Esta é a primeira ação de um consórcio permanente que deve envolver todas as instituições públicas de educação superior no estado, com a articulação da Secretaria Estadual da Educação (SEC), através do Instituto Anísio Teixeira (IAT). A primeira reunião realizada na sede do IAT, contou com representantes da Universidade Federal do Recôncavo Baiano (UFRB), da Universidade do Estado da Bahia (Uneb) e das universidades Estaduais de Feira de Santana (Uefs), do Sudoeste Baiano (Uesb) e de Santa Cruz (Uesc).
"Unidas em consórcio, as instituições podem reunir melhores condições de atender às determinações do MEC para a Universidade Aberta. A iniciativa deve resultar em vagas de educação superior para municípios que não têm oferta, além de possibilitar um contingente reservado aos professores da rede pública", afirmou o diretor de Educação a Distância e Tecnologia Educacional do IAT, Alfredo Matta. Atualmente, apenas 35 municípios baianos possuem algum curso superior, sendo grande parte da oferta em instituições privadas.

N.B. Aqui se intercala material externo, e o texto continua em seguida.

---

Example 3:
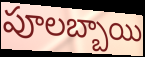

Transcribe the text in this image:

పూలబ్బాయి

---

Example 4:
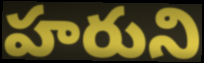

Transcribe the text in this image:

హరుని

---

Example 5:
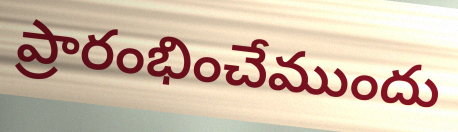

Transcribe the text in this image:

ప్రారంభించేముందు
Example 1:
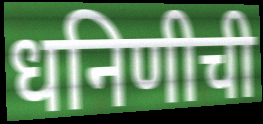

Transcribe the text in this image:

धनिणीची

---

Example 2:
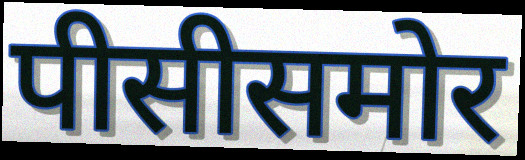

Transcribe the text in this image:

पीसीसमोर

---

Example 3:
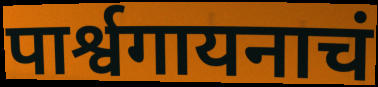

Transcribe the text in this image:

पार्श्वगायनाचं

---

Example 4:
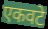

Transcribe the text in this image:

एकवटे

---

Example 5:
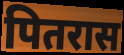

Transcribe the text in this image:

पितरास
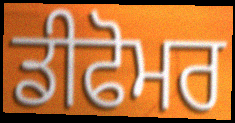
ਡੀਫੋਮਰ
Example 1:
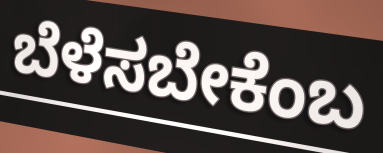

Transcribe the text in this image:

ಬೆಳೆಸಬೇಕೆಂಬ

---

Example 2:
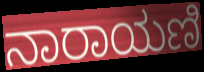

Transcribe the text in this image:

ನಾರಾಯಣಿ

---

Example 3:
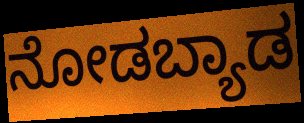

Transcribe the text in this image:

ನೋಡಬ್ಯಾಡ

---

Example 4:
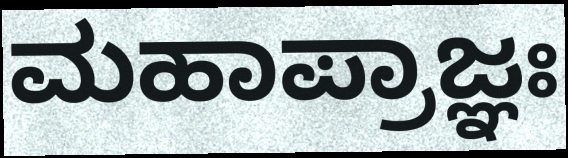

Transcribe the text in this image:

ಮಹಾಪ್ರಾಜ್ಞಃ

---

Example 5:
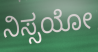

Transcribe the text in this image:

ನಿಸ್ಸಯೋ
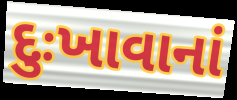
દુઃખાવાનાં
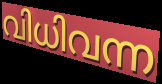
വിധിവന്ന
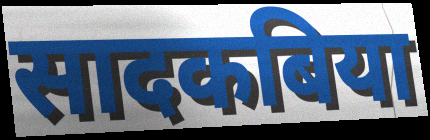
सादकबिया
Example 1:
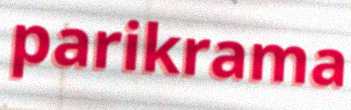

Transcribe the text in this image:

parikrama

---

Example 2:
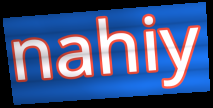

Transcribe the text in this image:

nahiy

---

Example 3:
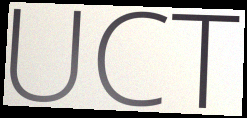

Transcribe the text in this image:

UCT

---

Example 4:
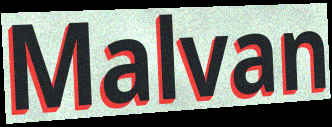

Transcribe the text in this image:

Malvan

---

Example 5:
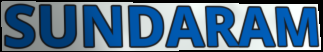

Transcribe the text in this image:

SUNDARAM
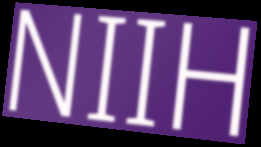
NIIH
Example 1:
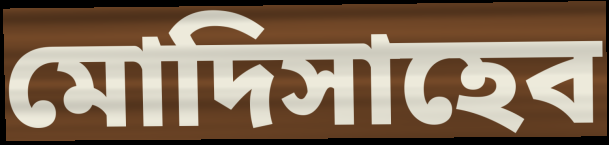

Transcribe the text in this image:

মোদিসাহেব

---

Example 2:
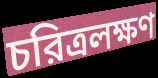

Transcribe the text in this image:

চরিত্রলক্ষণ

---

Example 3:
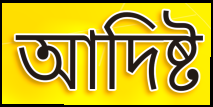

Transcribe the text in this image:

আদিষ্ট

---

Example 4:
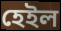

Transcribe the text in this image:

হেইল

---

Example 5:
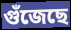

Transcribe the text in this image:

গুঁজেছে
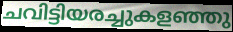
ചവിട്ടിയരച്ചുകളഞ്ഞു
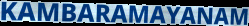
KAMBARAMAYANAM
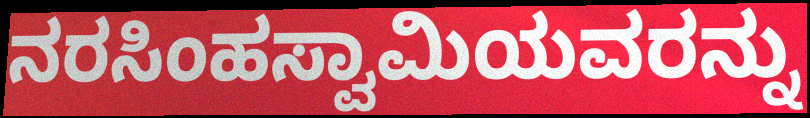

Com 60 mil vagas para este ano, a Universidade Aberta do Brasil (UAB) tem o objetivo de democratizar o acesso à educação superior em todos os municípios do país. O MEC promove a articulação e integração das universidades públicas já existentes, que, por sua vez, passam a oferecer cursos na modalidade de educação a distância para municípios-pólo em todo o Brasil. Para participar, as universidades interessadas precisam ter seus cursos aprovados conforme edital do projeto, e os municípios devem montar estruturas físicas e didático-pedagógicas capazes de acolher a demanda.
Segundo o Ministério da Educação (MEC), o Brasil tem hoje 1,2 milhões de estudantes em cursos de educação a distância, enquanto a Bahia figura apenas com 3,3 mil alunos nessa modalidade. Apesar de crescente – há dois anos, eram apenas 500 alunos – o número ainda representa um desafio, principalmente para a oferta de educação superior gratuita nos municípios onde não há um campus universitário. "O Estado perdeu espaço para instituições particulares não-baianas que se instalaram aqui. Queremos ampliar a presença das universidades públicas nessa oferta de ensino", avalia Alfredo Matta.